• _Quoted passage_
[start]
IN THE depths of winter, nothing quite satisfies the way a warm, hearty bowl of soup or broth can, either for a simple weekday supper or a wholesome lunch. Winter in Scotland brings with it an abundance of seasonal vegetables and making and enjoying home-made soup is so much more satisfying than buying it.

Making soup is one of the best ways to use up vegetables you have left in your fridge or store cupboard so it scores extra points on saving waste. Plus, if you’ve cooked a roast on a Sunday, a soup or broth is a brilliant way to make the most of any remaining meat to set you up for the week.

The key to a good soup is in the quality of vegetables you use, so make sure you seek out varieties of vegetables that are bang in season. Think root vegetables such as celeriac, leeks, pumpkin, parsnips, artichokes and carrots. In Scotland we have the perfect climate for growing root vegetables and now really is the time to make the most of them. The local farmers’ markets are a great source for picking up a stack of fresh vegetables and many local farms will also make up mixed vegetable boxes, which is a fantastic way to try experimenting with different and sometimes new ingredients.

Whether you’re cooking a broth or a soup, using a good stock as your base is also incredibly important. In the past, stocks tended to be kept on the stove and added to constantly with leftover meat, vegetables or fish. Nowadays, though, they tend to be made fresh when needed, and then maybe frozen for future use. You can make your own, which I would highly recommend, or buy a quality stock from your local butcher or fishmonger.
[end]
• _Entries shown_
[start]
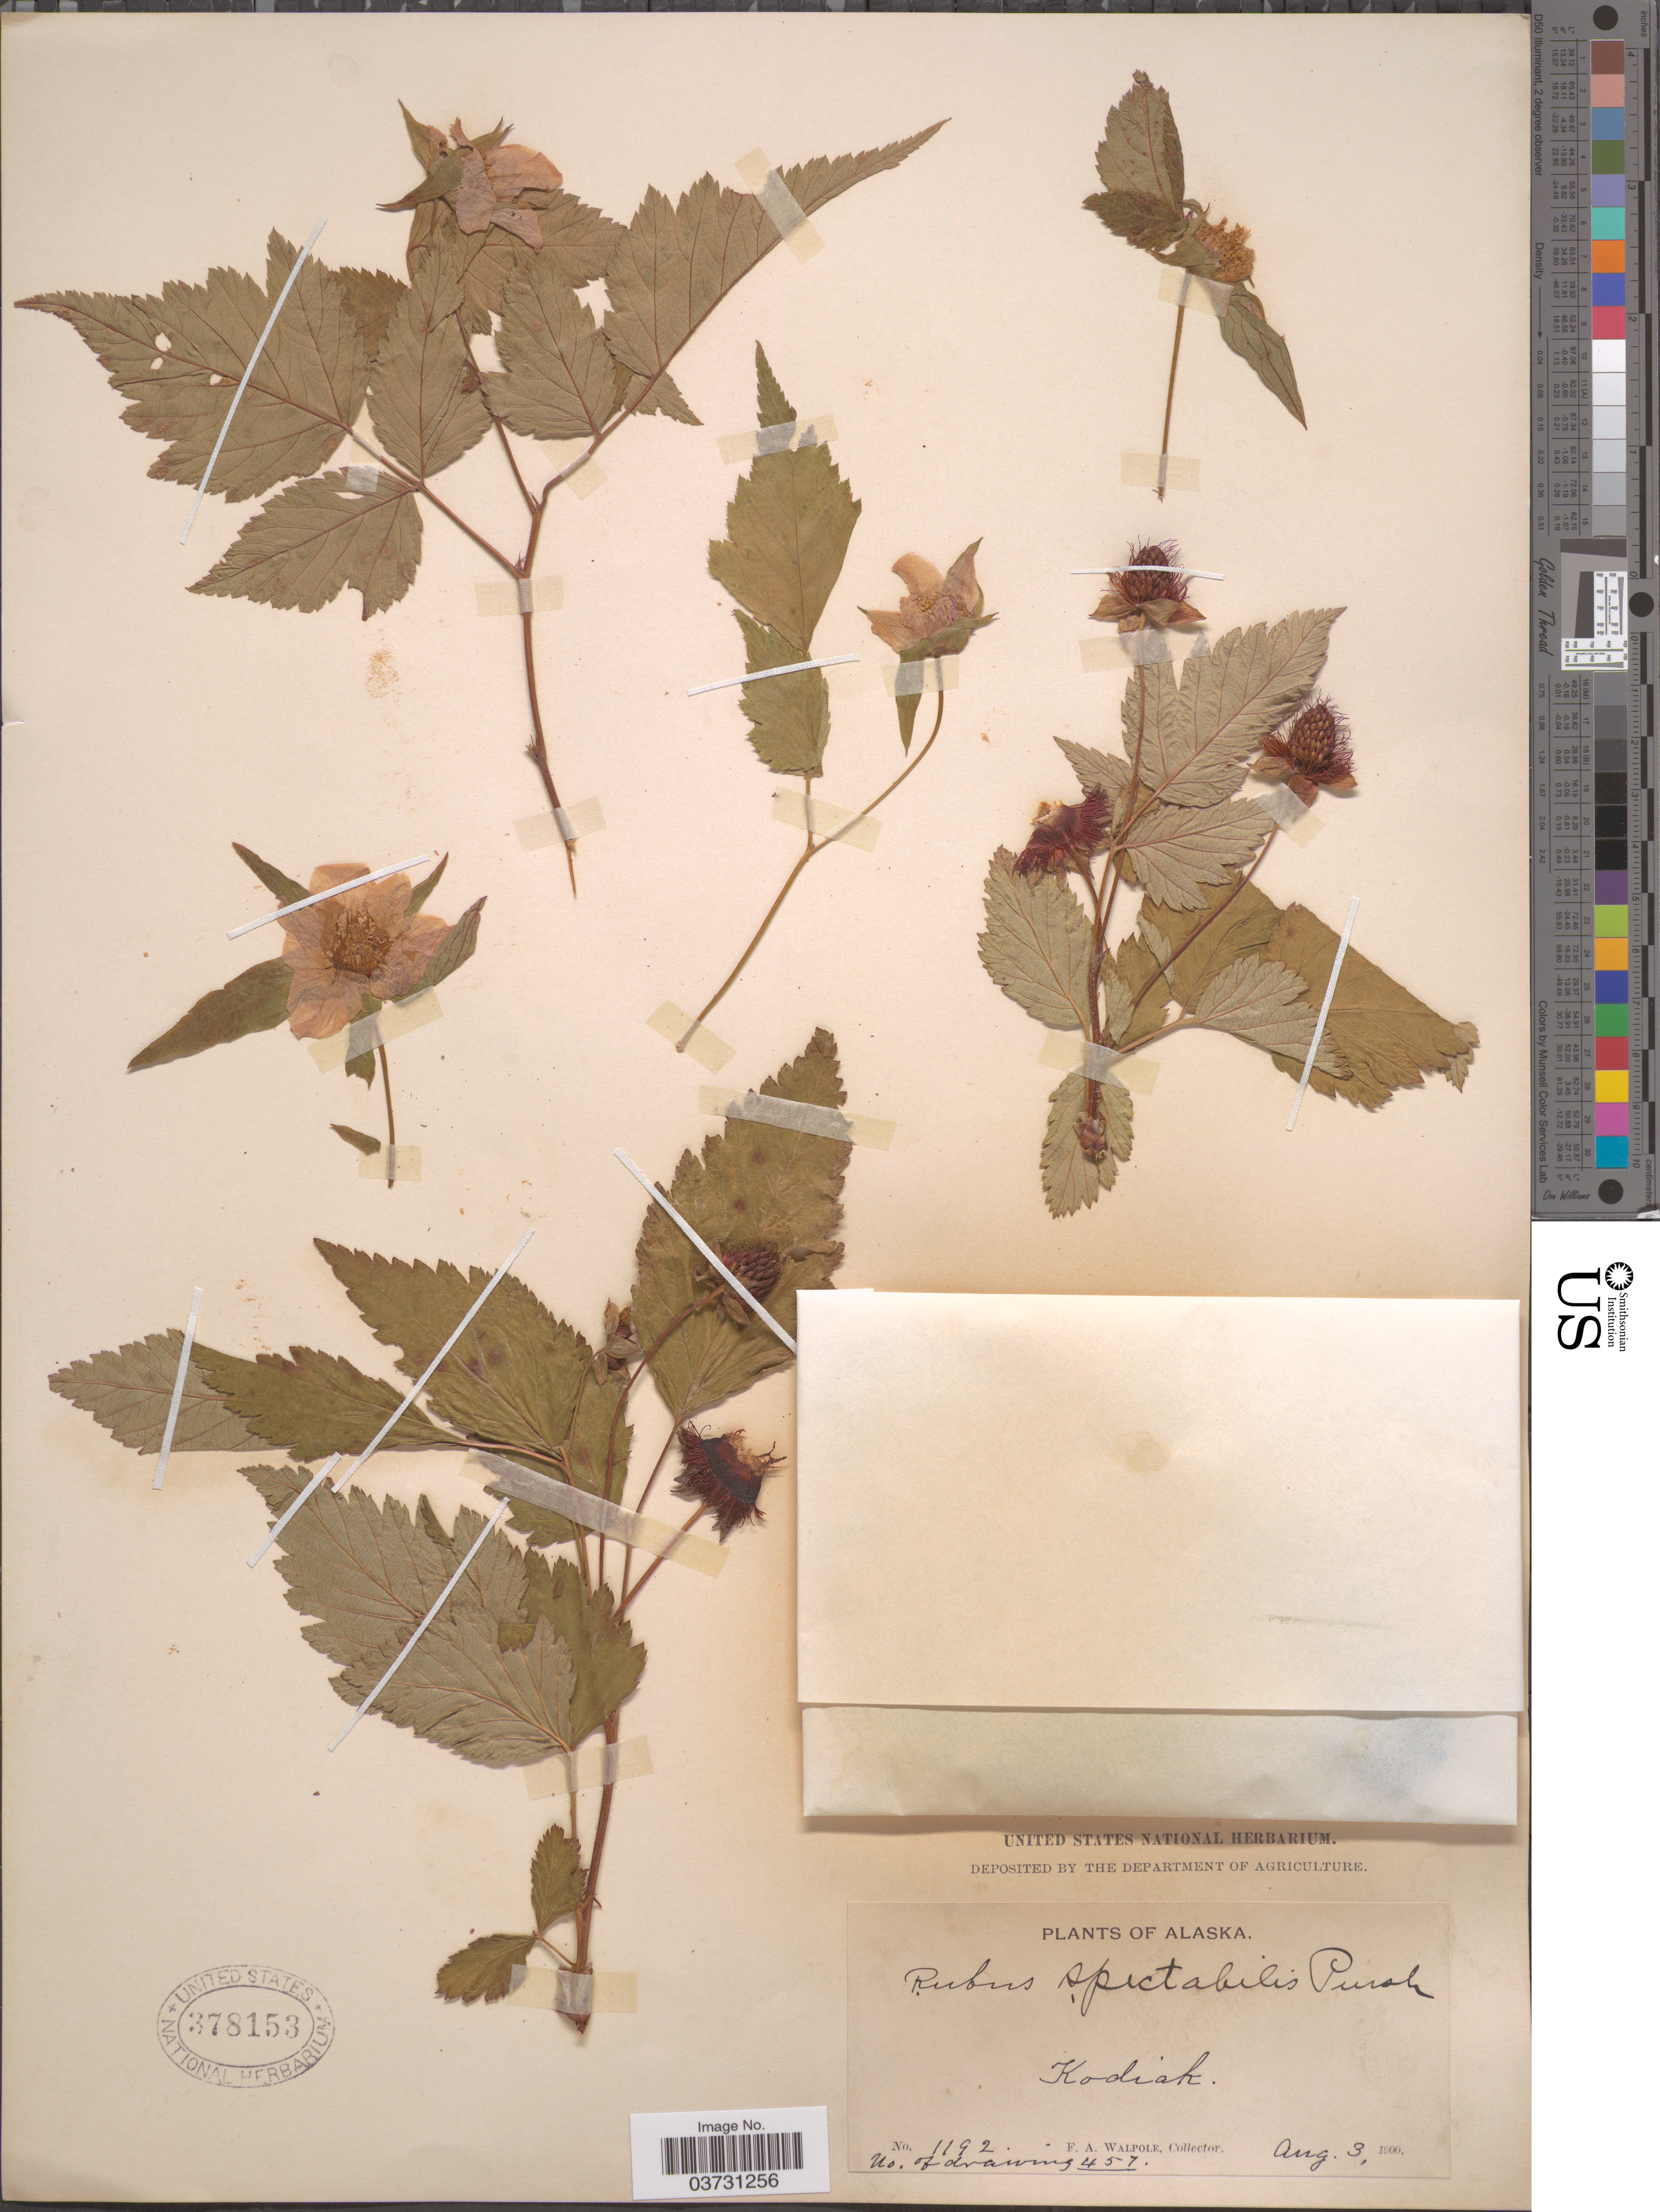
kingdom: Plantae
[end]
[start]
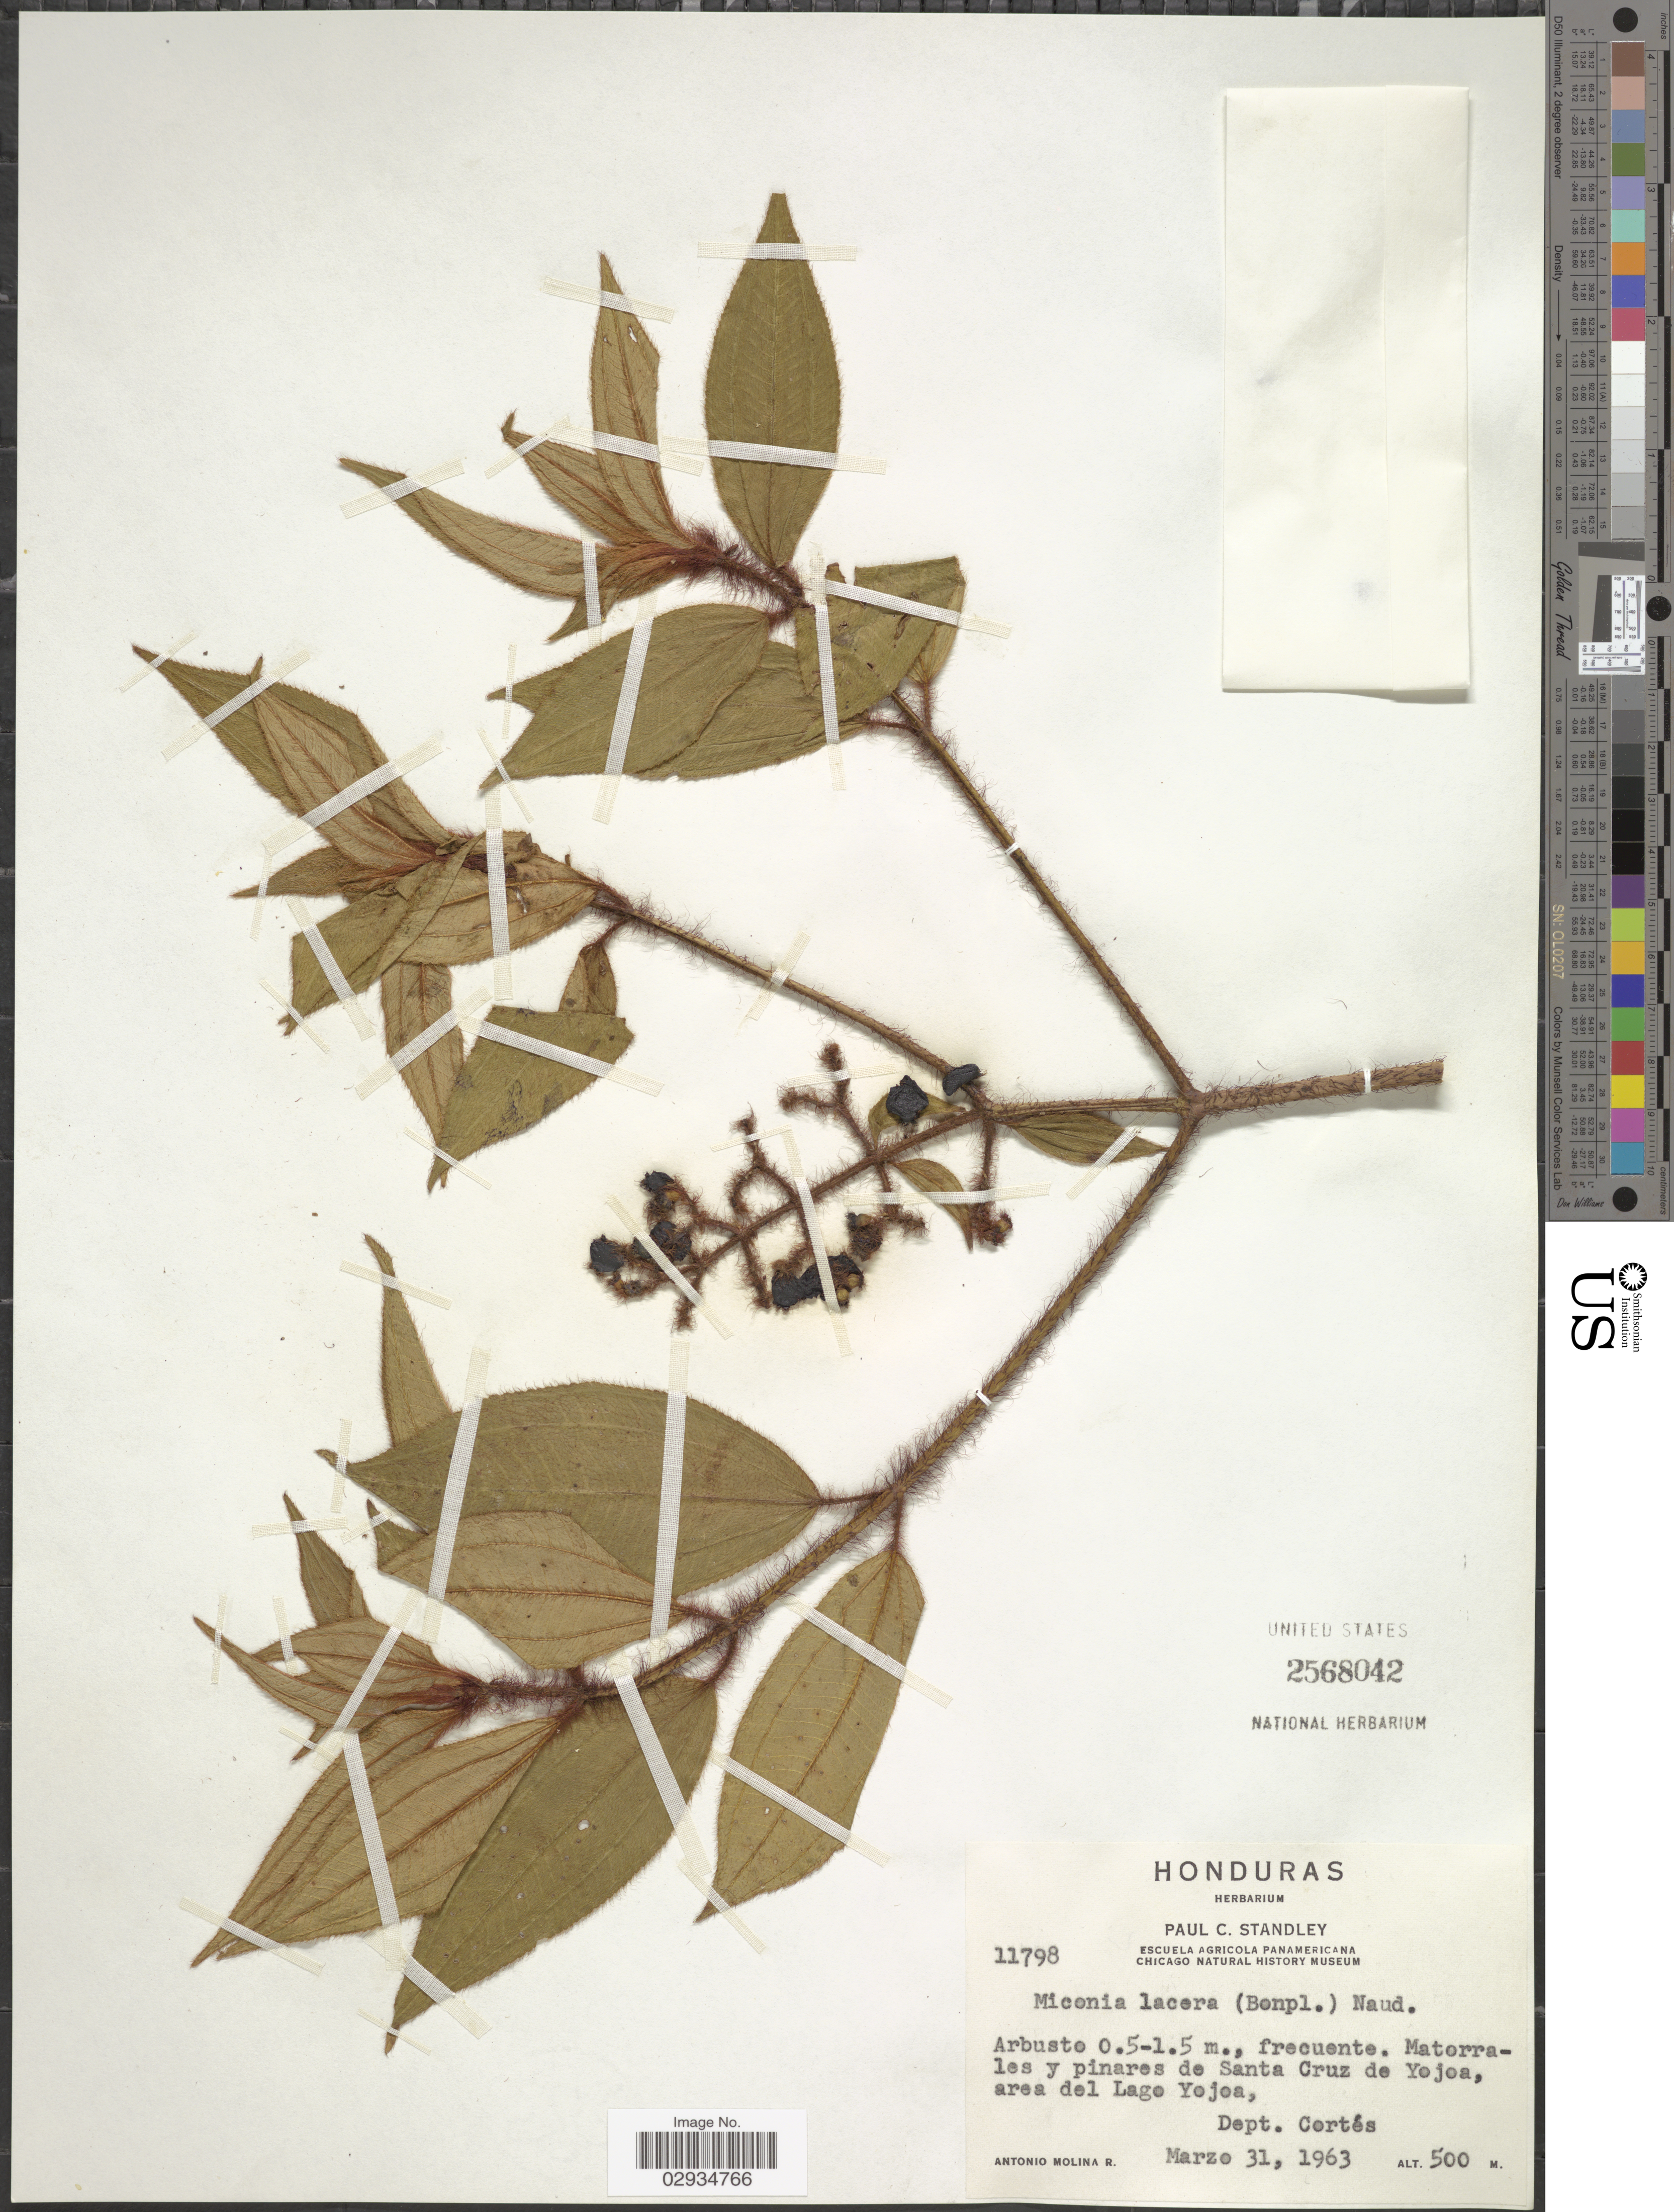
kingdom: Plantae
[end]
• _Complete the following_
1 > Reproduce the passage on winter soup from "Whether you’re cooking" up to and including "butcher or fishmonger.".
2 > Carry on the piece about making winter soup in Scotland from the point where it stops.

• _Expected results_
1 >
Whether you’re cooking a broth or a soup, using a good stock as your base is also incredibly important. In the past, stocks tended to be kept on the stove and added to constantly with leftover meat, vegetables or fish. Nowadays, though, they tend to be made fresh when needed, and then maybe frozen for future use. You can make your own, which I would highly recommend, or buy a quality stock from your local butcher or fishmonger.

2 >
Cock-a-leekie soup is one of my favourite winter warmers and such a fantastic Scottish classic. The traditional recipe calls for leeks and chicken stock which are then thickened with barley. Prunes are also added during cooking and I still like to use them in my recipe to give the dish balance and that little taste of sweetness. Barley and grains are a great way to add depth and texture to your soups and they can also add bulk so the dish is much more filling, warming and sustaining. It’s the perfect pick-me-up after coming in from the cold of winter.

Cock-A-Leekie

1 whole free-range chicken

1 leek

1 onion

2 carrots

1 sprig thyme

5 white peppercorns

1 bay leaf

salt

Garnish

200g basmati rice

50g chopped prunes

20g chopped parsley

1 chopped leek

In a large pan cover the chicken with cold water and bring to the boil. Add the vegetables and herbs and cook slowly for two or three hours until the chicken is cooked. Remove the chicken and vegetables from the stock and season to taste.

Meanwhile, cook the basmati rice and chopped leeks in boiling salted water. Chop the prunes and parsley, keeping aside for garnish.

Break away the chicken from the bone.

To serve

In a bowl place the cooked rice, chicken, prunes and chopped parsley. Cover in stock and serve.